Linux systems can have multiple disks or disk partitions. In casual conversation, these are variously called disks, partitions, filesystems, volumes, even directories. We’ll try to be more accurate.

A disk is a hardware device, which may be divided into partitions that act as independent storage devices. Partitions are represented on Linux systems as special files in (usually) the directory /dev. For example, /dev/sda7 could be a partition on your hard drive. Some common devices in /dev are:

hda

First IDE bus, master device; partitions are hda1, hda2, ...

hdb

First IDE bus, slave device; partitions are hdb1, hdb2, ...

hdc

Second IDE bus, master device; partitions are hdc1, hdc2, ...

hdd

Second IDE bus, slave device; partitions are hdd1, hdd2, ...

sda

First block device, such as SCSI, SATA, USB, or Firewire hard drives; partitions are sda1, sda2, ...

sdb

Second block device; partitions are sdb1, sdb2, ... Likewise for sdc, sdd, ...

ht0

First IDE tape drive (then ht1, ht2, ...) with auto-rewind

nht0

First IDE tape drive (then nht1, nht2, ...) without auto-rewind

st0

First SCSI tape drive (then st1, st2, ...)

scd0

First SCSI CD-ROM drive (then scd1, scd2, ...)

fd0

First floppy drive (then fd1, fd2, ...), usually mounted on /mnt/floppy

Before a partition can hold files, it is “formatted” by a program that writes a filesystem on it (see Partitioning and Formatting). A filesystem defines how files are represented; examples are ext3 (a Linux journaling filesystem) and ntfs (Microsoft Windows NT filesystem). Formatting is generally done for you when you install Linux.

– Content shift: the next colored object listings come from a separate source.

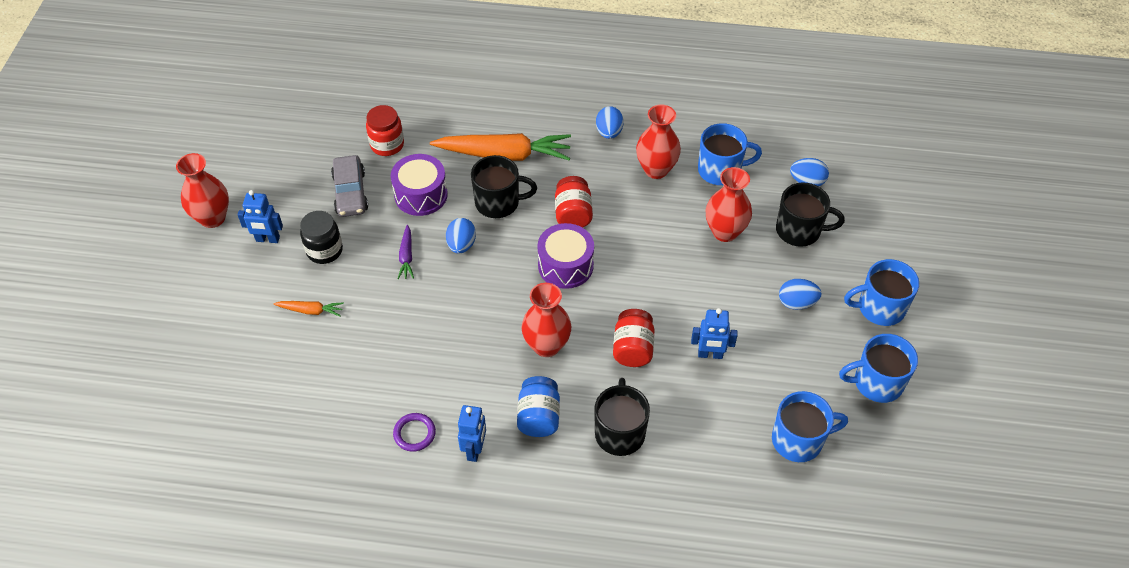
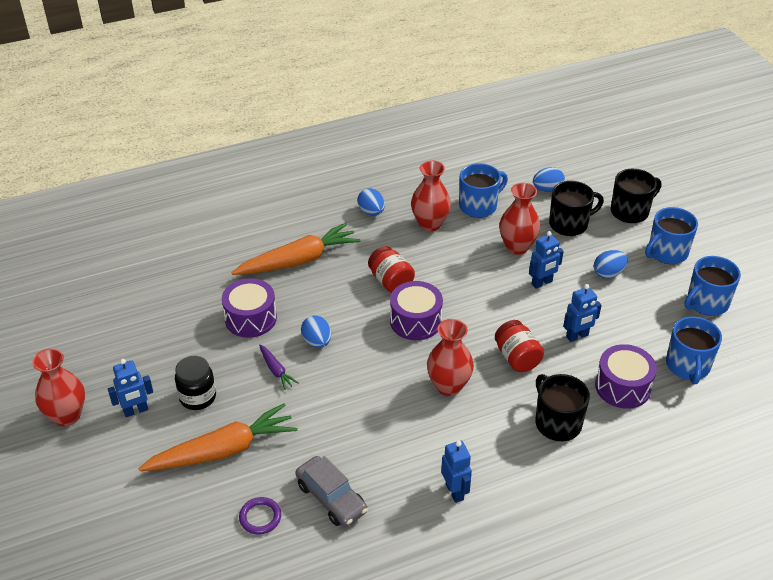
camera: 30 degrees left, 10 degrees down
(311, 310) = (223, 450): orange carrot -> orange carrot, size x2.22
(350, 193) = (185, 342): grey car -> grey car (331, 498)
(387, 145) = (189, 292): red jar -> none
(414, 433) = (394, 504): purple ring -> purple ring (260, 517)
(498, 203) = (323, 297): black mug -> black mug (630, 211)
(539, 417) = (485, 441): blue jar -> none
(713, 428) = (622, 387): none -> purple drum
(719, 282) = (542, 283): none -> blue robot
(798, 440) = (688, 366): blue mug -> blue mug turned 135 degrees clockwise

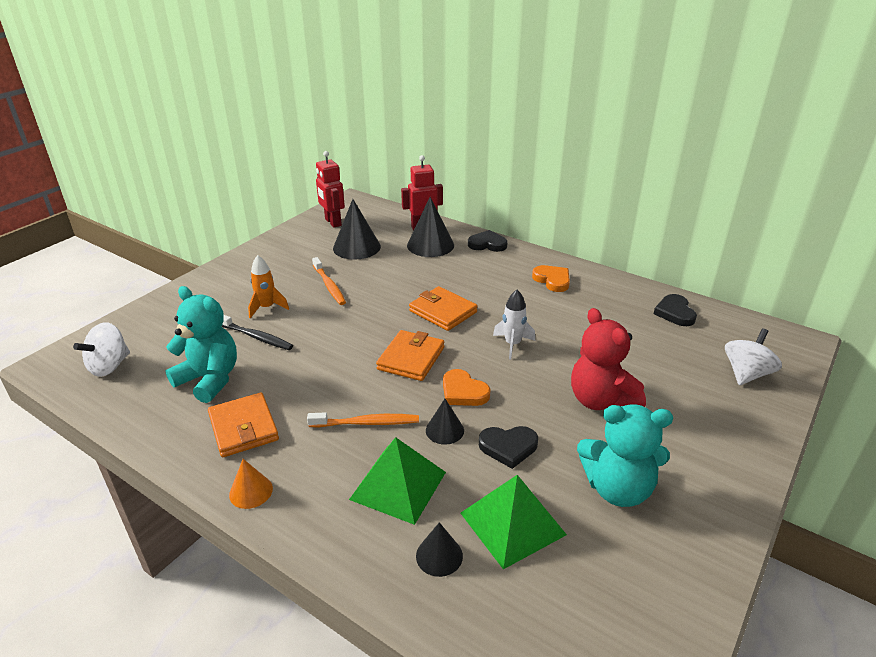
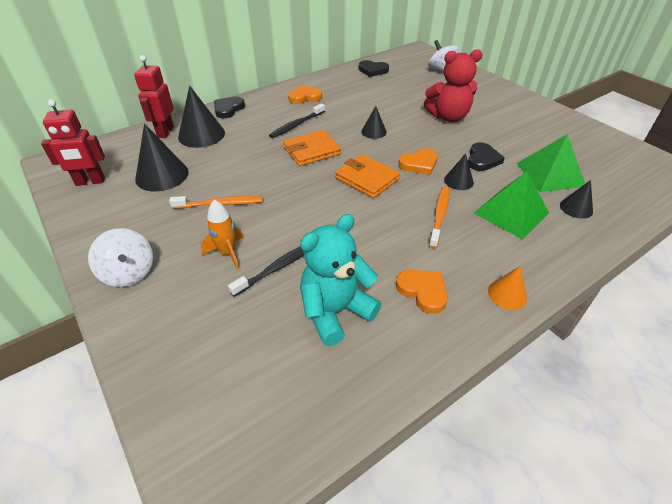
camera: 70 degrees left, 10 degrees up
(109, 366) = (258, 414): white spinning top -> white spinning top (129, 273)
(243, 428) = (423, 291): orange wallet -> orange heart
(487, 290) = (296, 125): none -> black toothbrush
(512, 344) = (374, 131): white rocket -> black cone
(617, 489) = (525, 133): turquoise teddy bear -> none

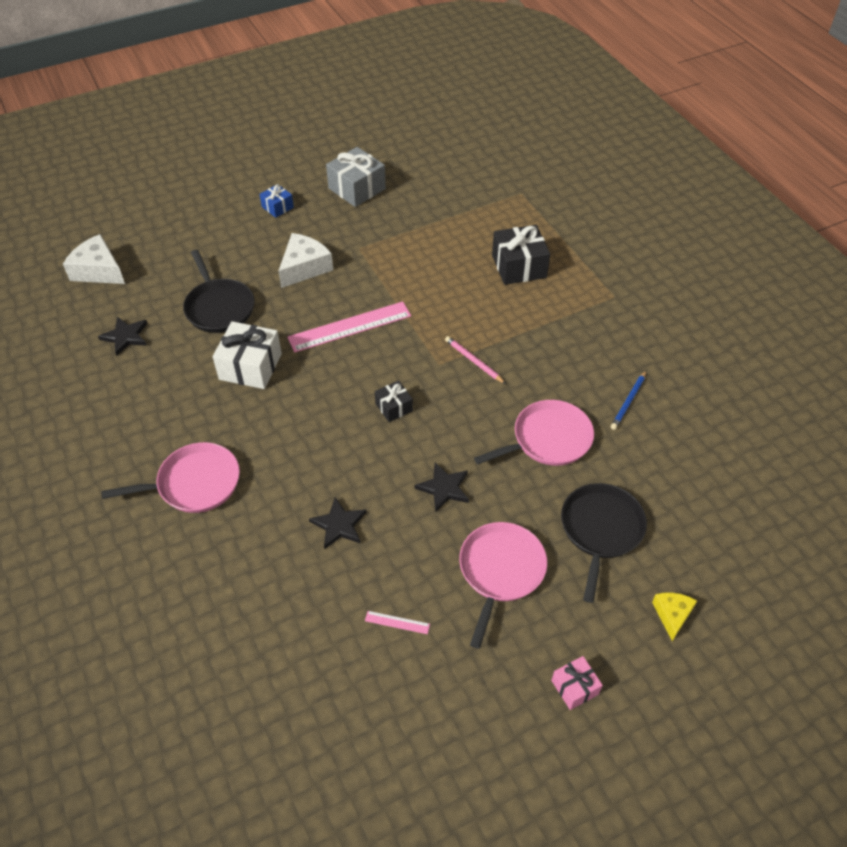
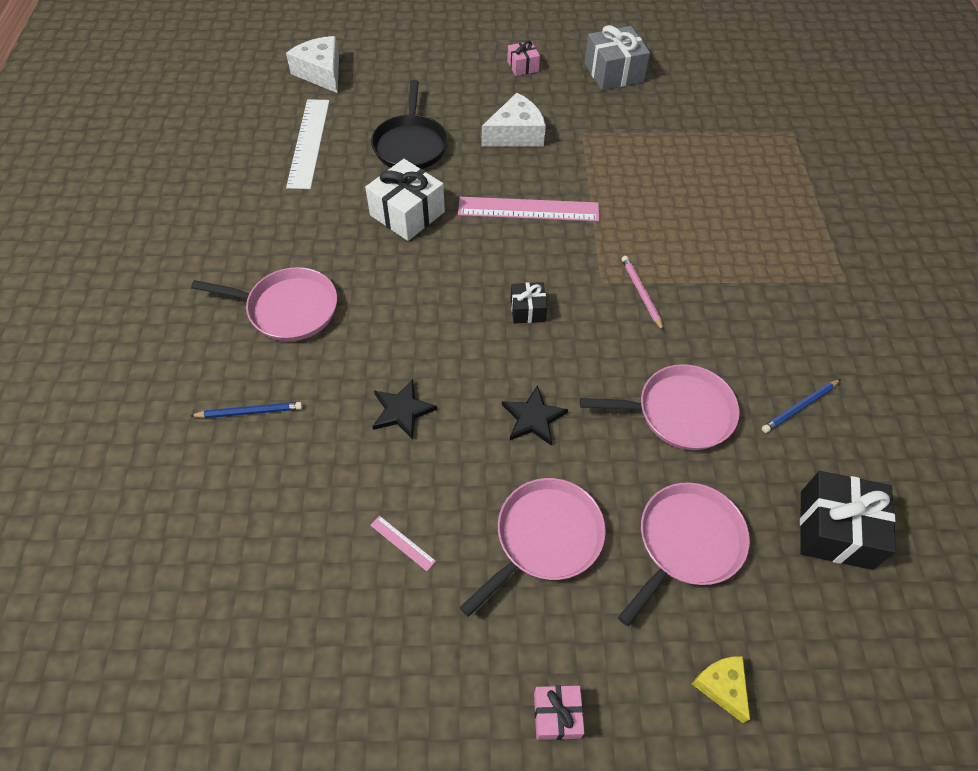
camera: 25 degrees right, 5 degrees up
(125, 336) = (309, 143): black star -> white ruler
(212, 579) = (249, 412): none -> blue pencil
(277, 207) = (522, 66): blue gift -> pink gift
(519, 266) = (748, 209): black gift -> black gift (835, 529)
(600, 530) = (686, 542): black pan -> pink pan
(672, 615) = (721, 686): yellow cheese -> yellow cheese turned 60 degrees counterclockwise

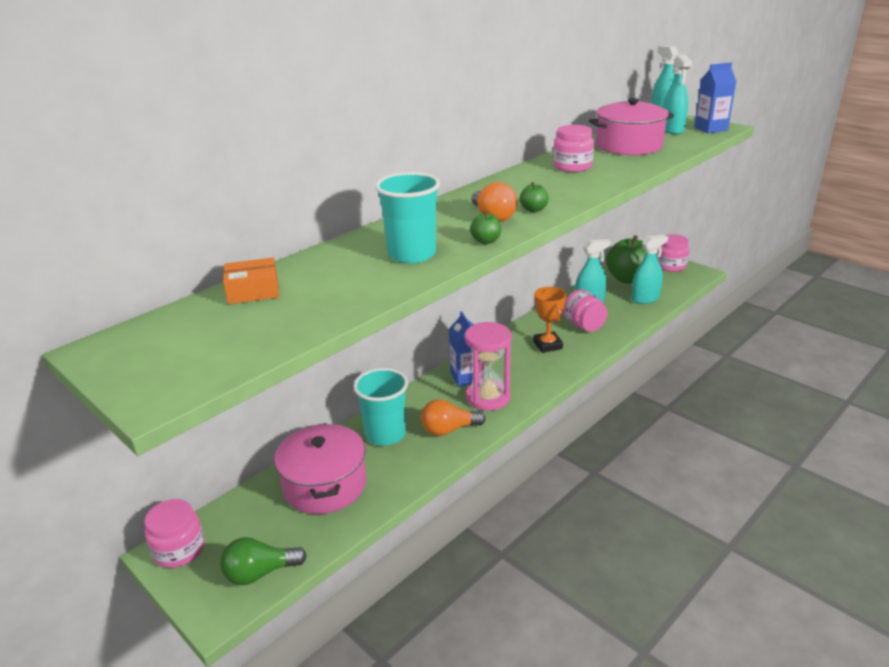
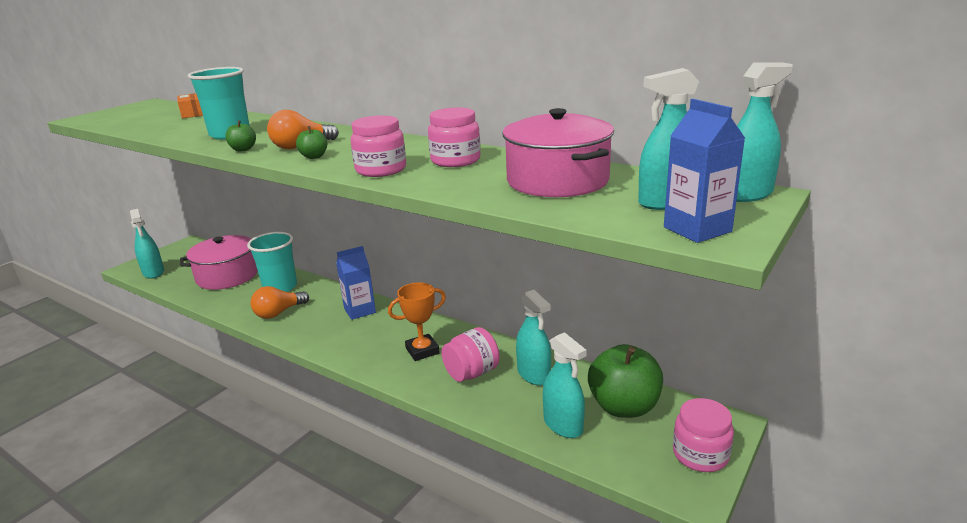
camera: 80 degrees right, 5 degrees down
(179, 550) = (187, 247): pink jar -> pink jar (381, 170)
(260, 573) = (153, 272): green light bulb -> turquoise spray bottle
(449, 430) = (278, 313): orange light bulb -> orange light bulb turned 105 degrees counterclockwise
(488, 397) = (324, 325): pink hourglass -> none

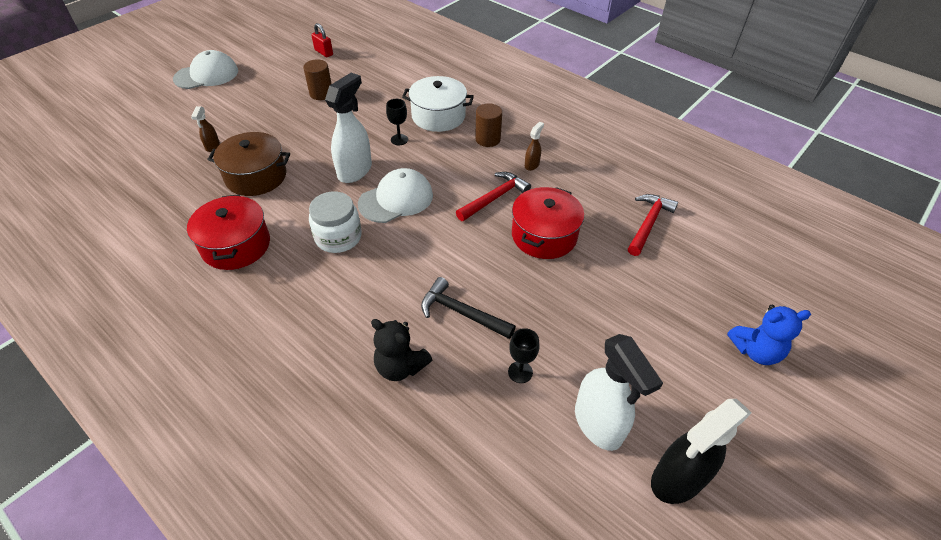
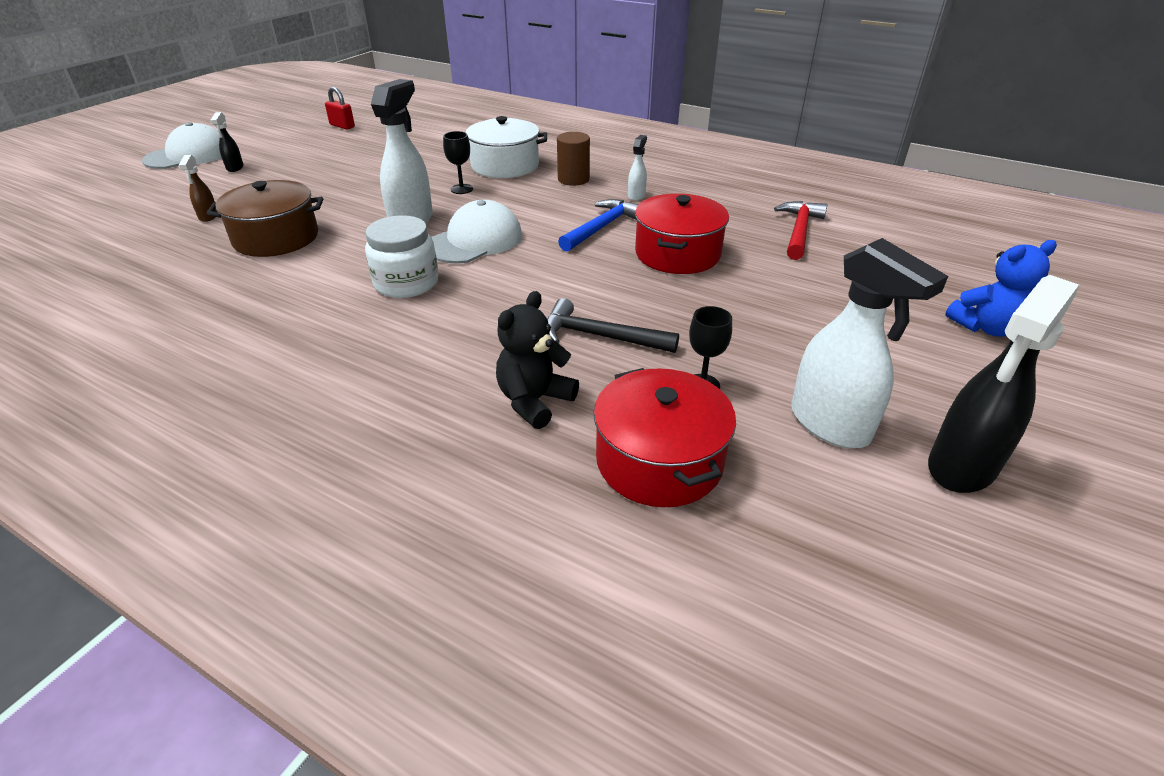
camera: 10 degrees left, 10 degrees down
(236, 245) = (261, 306): red pot -> red pot (659, 460)
(237, 94) = (235, 168): none -> black spray bottle
(321, 94) = (348, 159): brown cylinder -> none
(400, 366) = (534, 401): black teddy bear -> black teddy bear turned 105 degrees clockwise
(494, 198) = (601, 227): red hammer -> blue hammer
(532, 165) = (636, 195): brown spray bottle -> white spray bottle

Once a filesystem is created, you can make it available for use by mounting it on an empty directory. For example, if you mount a Windows filesystem on a directory /mnt/win, it becomes part of your system’s directory tree, and you can create and edit files like /mnt/win/myfile. Mounting is generally done automatically at boot time. Filesystems can also be unmounted to make them inaccessible via the filesystem, say, for maintenance.